But now the story had been waiting long enough. It thought, no doubt, as it did at the time when it sent her out in the world: "Again I must send this blinded person a great longing which will open her eyes."

The longing came over her in this manner: The homestead where she had grown up was sold. She journeyed to the home of her childhood to see it once again before strangers should occupy it.

The evening before she left there, perhaps nevermore to see the dear old place, she concluded in all meekness and humility to write the book in her own way and according to her own poor abilities. It was not going to be any great masterwork, as she had hoped. It might be a book at which people would laugh, but anyway she would write it—write it for herself, to save for herself what she could still save of the home—the dear old stories, the sweet peace of the care-free days, and the beautiful landscape with the long lakes and the many-hued blue hills.

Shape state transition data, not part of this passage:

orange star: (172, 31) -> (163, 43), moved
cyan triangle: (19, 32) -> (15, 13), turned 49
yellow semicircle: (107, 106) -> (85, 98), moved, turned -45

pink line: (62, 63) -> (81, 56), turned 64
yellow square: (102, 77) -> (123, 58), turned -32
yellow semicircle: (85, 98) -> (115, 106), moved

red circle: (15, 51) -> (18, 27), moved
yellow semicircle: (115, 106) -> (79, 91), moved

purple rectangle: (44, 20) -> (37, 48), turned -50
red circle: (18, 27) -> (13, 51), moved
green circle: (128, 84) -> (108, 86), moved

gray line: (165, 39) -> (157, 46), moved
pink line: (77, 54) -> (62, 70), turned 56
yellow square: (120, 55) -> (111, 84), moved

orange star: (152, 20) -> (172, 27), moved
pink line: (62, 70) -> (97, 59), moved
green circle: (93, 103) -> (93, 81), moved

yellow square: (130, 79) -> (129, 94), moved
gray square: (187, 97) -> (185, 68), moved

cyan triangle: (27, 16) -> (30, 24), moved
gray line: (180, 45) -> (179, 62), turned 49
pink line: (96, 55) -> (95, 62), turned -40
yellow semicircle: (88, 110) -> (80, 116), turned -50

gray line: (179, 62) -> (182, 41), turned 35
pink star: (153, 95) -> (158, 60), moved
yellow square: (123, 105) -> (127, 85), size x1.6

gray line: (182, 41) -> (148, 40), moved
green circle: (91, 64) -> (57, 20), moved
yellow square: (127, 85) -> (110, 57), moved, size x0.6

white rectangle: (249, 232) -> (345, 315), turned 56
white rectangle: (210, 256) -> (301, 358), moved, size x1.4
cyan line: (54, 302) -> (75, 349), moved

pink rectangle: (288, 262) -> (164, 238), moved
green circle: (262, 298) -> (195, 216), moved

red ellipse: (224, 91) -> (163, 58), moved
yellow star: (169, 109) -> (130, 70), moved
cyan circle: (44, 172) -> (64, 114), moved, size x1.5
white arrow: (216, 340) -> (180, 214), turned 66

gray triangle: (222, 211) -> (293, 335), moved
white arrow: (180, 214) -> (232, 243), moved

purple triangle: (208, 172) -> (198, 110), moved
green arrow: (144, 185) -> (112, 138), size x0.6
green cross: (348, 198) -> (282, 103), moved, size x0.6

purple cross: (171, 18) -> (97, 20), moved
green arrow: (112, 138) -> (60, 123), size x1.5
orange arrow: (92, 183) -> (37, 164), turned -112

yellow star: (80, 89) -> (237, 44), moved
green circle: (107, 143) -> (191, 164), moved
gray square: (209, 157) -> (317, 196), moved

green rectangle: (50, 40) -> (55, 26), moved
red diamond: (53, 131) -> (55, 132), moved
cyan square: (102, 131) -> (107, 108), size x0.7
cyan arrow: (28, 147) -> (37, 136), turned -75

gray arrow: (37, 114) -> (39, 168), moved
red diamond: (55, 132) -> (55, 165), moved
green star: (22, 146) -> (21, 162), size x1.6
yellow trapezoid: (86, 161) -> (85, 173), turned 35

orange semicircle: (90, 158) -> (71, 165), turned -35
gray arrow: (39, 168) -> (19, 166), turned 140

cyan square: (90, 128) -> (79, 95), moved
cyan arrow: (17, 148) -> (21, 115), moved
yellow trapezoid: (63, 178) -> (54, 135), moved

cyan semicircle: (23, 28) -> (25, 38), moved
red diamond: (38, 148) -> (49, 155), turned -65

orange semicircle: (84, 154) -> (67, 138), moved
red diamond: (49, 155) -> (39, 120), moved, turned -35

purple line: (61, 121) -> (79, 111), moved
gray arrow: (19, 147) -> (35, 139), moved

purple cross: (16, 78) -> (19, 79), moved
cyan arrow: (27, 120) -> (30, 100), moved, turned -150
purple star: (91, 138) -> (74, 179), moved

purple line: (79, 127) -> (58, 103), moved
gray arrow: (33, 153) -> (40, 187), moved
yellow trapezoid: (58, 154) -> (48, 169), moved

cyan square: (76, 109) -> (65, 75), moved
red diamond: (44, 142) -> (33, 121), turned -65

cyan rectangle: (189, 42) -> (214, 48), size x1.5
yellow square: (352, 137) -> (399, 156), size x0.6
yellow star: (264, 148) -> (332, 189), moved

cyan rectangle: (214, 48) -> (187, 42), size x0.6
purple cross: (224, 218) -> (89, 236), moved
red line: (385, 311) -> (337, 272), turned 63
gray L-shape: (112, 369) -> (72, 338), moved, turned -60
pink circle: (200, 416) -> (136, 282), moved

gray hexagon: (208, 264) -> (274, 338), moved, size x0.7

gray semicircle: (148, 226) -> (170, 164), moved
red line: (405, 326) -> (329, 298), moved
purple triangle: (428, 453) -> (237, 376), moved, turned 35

But for her, who had hoped that she might yet learn to write a book people would care to read, it seemed as though she had relinquished the very thing in life she had been most eager to win. It was the hardest sacrifice she had made thus far.

A few weeks later, she was again at her home in Landskrona, seated at her writing-desk. She began writing—she didn't know exactly what it was to be—but she was not going to be afraid of the strong words, the exclamations, the interrogations, nor would she be afraid to give herself with all her childishness and all her dreams! After she had come to this decision, the pen began to move almost by itself. This made her quite delirious. She was carried away with enthusiasm. Ah, this was writing! Unfamiliar thoughts and things, or, rather, things she never had surmised were stored away in her brain, crowded down upon the paper. The pages were filled with a haste of which she had never dreamed. What had hitherto required months—no, years—to work out, was now accomplished in a couple of hours. That evening she wrote the story of the young countess' tramp over the ice on River Löven, and the flood at Ekeby.

The following afternoon she wrote the scene in which the gouty ensign, Rutger von Örneclou, tries to raise himself in bed to dance the Cachuca, and the evening of the next day appeared the story of the old Mamsell who went off to visit the parsimonious Broby clergyman.

Now she knew for certain that in this style she could write the book; but she was just as certain that no one would have the patience to read it through.

However, not many chapters let themselves be written like this—in one breath. Most of them required long and arduous labor, and there were only little snatches of time in the afternoons which she could devote to authorship. When she had been writing about half a year, reckoning from the day when she had gone in for romanticism with a vengeance, about a dozen chapters were written. At this rate the book would be finished in three or four years.

It was in the spring of this year, 1890, that Idun invited prize competitors to send in short novelettes of about one hundred printed pages. This was an outlet for a story that wanted to be told and sent into the world. It must have been the story itself that prompted her sister to suggest to her that she make use of this opportunity. Here, at last, was a way of finding out if her story was so hopelessly bad! If it received the prize, much would be gained; if it didn't, she simply stood in exactly the same position as before.

She had nothing against the idea, but she had so little faith in herself that she couldn't come to any conclusion.